If the Colonials have the staggeringly advanced technological capacity to dwell in space indefinitely with relatively large population bases, this should impact their lifestyles, and thus, their behaviors, enormously. How do they all manage to live together in such tightly limited environments without going insane?
Their military culture, at the very least, must be either far far more savagely conformist, or far, far more tolerant of individual variances in behavior, than our own. Yet it's neither; it seems to be much the same as our own.
I could go on and on, but the essential point that I'm harping on is, technological advances in one area inevitably lead to technological advances across the board, and advances in technology always, always, always alter the way that its users live. Usually for the better, because advancing technology allows increasing population density, and increasing population density forces humans to evolve social mechanisms to deal with it -- usually, but not always, leading to more liberal, tolerant, and permissive cultural behaviors.

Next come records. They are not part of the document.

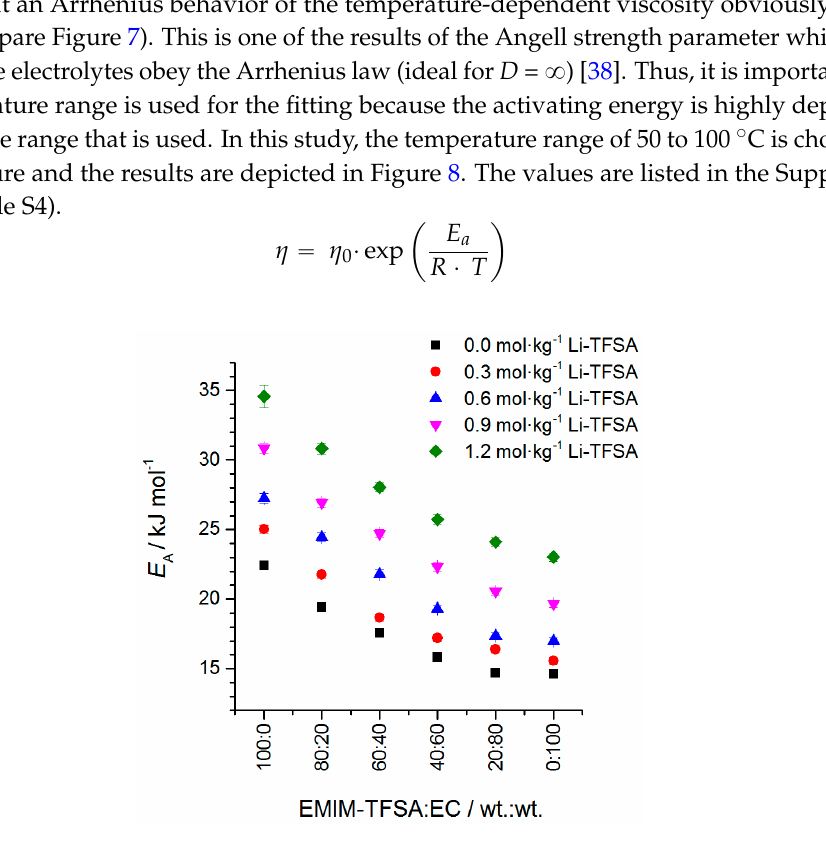
Figure 8. Activation energy of the flow process according to Arrhenius plotting in the temperature range of 50–100 °C ( Ṝ 2 = 0.991).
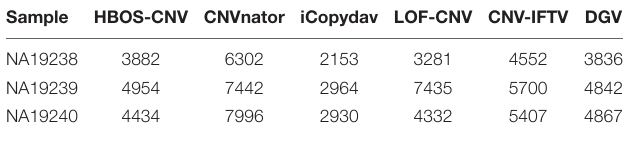
TABLE 1 | Comparison of CNV detection quantity between HBOS-CNV and other methods on real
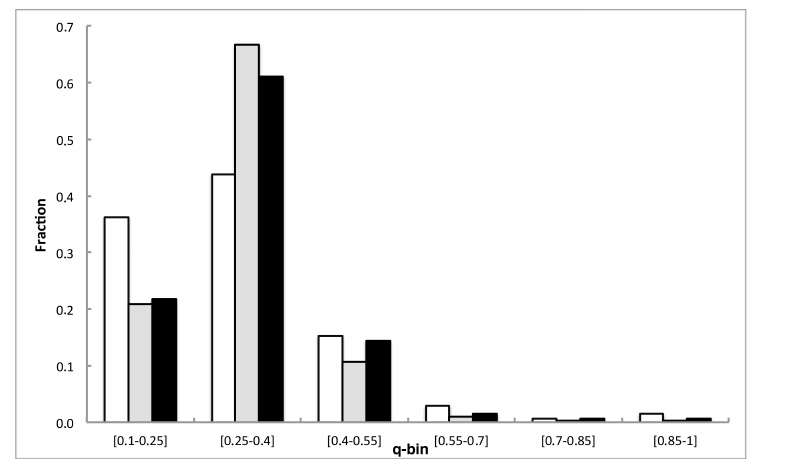
Figure 3. The observed distribution of the mass ratio for 351 Algols (white) as compared to conserva- tive (grey) and liberal (black) simulation.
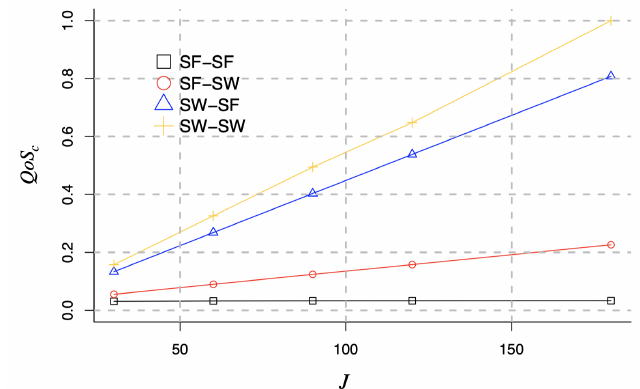
Figure 4. Complex QoS in function of population size and network-topology hypothesis of the temporal multilayer quality network. We shed light on the complex QoS in function of the J numbers of parameters, and population of M (cid:48) . We took into consideration different network topology hypotheses for the co-adoption in M (cid:48) . We explore four cases, choosing scale-free (SF) or small-world networks (SW). In each case, the first topology indicates the intra-layer scheme, while the second one indicates the inter-layer scheme.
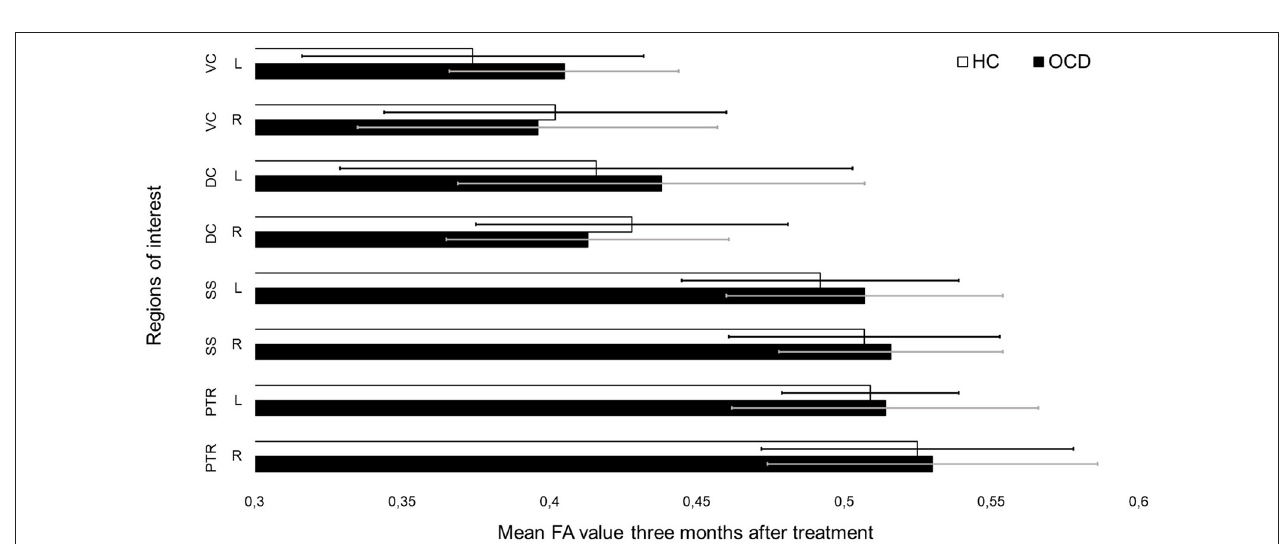
FIGURE 3 | Mean fractional anisotropy (FA) values for each region of interest in patients and controls before treatment.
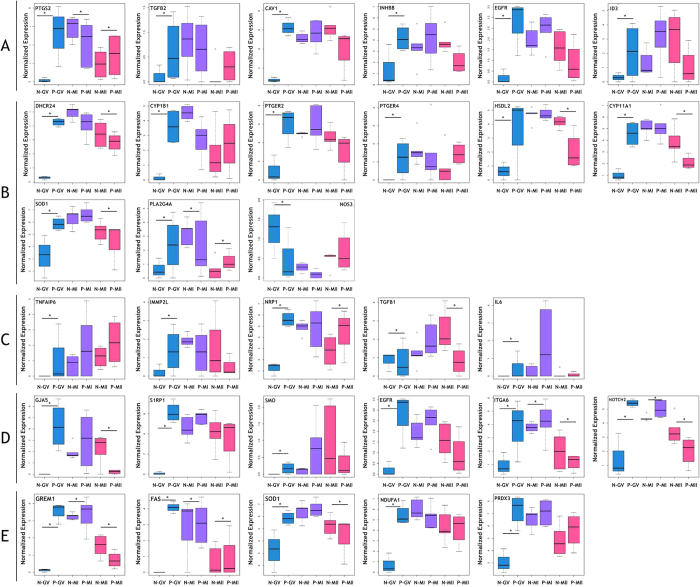
Differentially expressed genes in PCOS CCs studied through single-cell RNA sequencing.The threshold of Padj was set at < 0.05 to find significantly expressed genes. (A) Boxplot showing differentially expressed genes involved in CCs expansion. (B) Boxplot showing differentially expressed genes related to hormone receptor signaling. (C) Boxplot showing differentially expressed genes included in folliculogenesis. (D) Boxplot showing differentially expressed genes involved in gap junction. (E) Boxplot showing significantly expressed genes related to oxidative stress and genes predicting quality of oocyte. *Padj < 0.05. The y axis indicates the log2 (FPKM + 1) expression levels.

Which brings me to my next rueful observation: in the original TV program, the Lords of Kobol (as I recall) was a pantheistic religion. And Colonial culture was different enough from ours back then that it had legalized prostitution, as represented by Cassiopiea, the 'socialator' who was Athena's chief rival for Starbuck's attentions.
Say what you will about the late 70s, or the lack of overall quality of the first BSG, but, still, back then the general culture was one that was willing to tolerate differences from the norm in even the blandest, most mass medium speculative fiction.
In the contemporary BSG, the central religion has transmuted into a very familiar seeming monotheism, and the only sexuality I've seen so far is in the deeply unhealthy relationship between the evil inhuman Cylon bitch and her Quisling partner/victim. As with the apparently unkillable LAW & ORDER: SPECIAL VICTIMS UNIT, the message is pretty clear -- "only bad people have sex".
None of this will keep me from watching BSG, but it will keep me from thinking of it as good science fiction. It seems to be an entertaining space opera, but, in many ways, it's just as poorly executed, sloppy, lazy, and subservient to conservative intolerance as STAR TREK ever was. And that makes me sad.